Contour labeling items:
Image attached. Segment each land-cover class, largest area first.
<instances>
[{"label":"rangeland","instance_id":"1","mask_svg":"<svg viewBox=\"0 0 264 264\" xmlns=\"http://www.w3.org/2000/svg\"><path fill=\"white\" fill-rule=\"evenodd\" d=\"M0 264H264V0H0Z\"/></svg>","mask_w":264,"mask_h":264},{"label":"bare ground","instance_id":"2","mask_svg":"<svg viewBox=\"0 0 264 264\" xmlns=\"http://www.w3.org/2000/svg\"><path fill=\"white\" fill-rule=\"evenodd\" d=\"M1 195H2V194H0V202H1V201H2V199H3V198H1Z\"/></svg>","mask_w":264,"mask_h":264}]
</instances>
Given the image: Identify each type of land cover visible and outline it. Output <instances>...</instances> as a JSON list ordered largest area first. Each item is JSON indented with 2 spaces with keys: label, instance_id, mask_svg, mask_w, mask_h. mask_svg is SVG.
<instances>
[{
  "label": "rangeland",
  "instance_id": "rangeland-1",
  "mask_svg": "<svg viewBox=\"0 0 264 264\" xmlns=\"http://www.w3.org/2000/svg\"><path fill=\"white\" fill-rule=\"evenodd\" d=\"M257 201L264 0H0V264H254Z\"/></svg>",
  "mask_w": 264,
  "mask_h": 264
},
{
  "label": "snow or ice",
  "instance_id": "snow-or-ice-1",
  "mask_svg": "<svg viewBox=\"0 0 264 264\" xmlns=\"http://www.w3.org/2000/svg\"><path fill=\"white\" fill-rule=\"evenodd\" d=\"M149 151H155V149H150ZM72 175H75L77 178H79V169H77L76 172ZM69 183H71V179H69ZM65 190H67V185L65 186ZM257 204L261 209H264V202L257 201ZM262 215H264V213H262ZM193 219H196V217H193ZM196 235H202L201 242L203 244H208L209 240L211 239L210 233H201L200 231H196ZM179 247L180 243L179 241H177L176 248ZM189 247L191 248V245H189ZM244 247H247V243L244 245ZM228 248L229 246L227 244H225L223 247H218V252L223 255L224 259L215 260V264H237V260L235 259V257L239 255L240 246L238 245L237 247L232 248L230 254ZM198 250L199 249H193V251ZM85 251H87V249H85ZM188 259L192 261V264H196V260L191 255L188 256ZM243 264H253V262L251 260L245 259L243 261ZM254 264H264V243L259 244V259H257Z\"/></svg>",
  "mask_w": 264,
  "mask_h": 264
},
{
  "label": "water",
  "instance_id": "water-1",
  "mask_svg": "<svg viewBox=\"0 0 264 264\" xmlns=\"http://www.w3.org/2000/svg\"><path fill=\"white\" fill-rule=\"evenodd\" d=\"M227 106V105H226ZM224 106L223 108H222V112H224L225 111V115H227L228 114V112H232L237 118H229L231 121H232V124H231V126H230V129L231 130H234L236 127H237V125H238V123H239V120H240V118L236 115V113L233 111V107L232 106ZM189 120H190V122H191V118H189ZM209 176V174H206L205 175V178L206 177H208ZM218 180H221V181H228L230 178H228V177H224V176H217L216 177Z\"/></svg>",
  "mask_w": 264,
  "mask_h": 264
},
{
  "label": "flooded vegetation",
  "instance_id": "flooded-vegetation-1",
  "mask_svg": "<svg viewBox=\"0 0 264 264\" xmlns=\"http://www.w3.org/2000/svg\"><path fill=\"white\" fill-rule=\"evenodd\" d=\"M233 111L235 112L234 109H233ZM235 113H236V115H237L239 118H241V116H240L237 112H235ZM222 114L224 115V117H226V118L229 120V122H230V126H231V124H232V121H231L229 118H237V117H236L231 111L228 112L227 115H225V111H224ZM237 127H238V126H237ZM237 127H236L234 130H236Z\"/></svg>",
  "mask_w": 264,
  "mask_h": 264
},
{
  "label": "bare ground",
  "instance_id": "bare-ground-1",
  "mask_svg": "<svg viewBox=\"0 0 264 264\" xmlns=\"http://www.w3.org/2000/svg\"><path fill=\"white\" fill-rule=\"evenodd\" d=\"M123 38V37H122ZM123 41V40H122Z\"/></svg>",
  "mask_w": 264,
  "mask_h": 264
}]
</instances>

▶ **Exercise brief**: Pull out each line of the records above that contains the string "largest", treating uppercase and lowercase as different.

▶ **Exercise solution**:
Image attached. Segment each land-cover class, largest area first.
Given the image: Identify each type of land cover visible and outline it. Output <instances>...</instances> as a JSON list ordered largest area first. Each item is JSON indented with 2 spaces with keys: label, instance_id, mask_svg, mask_w, mask_h. mask_svg is SVG.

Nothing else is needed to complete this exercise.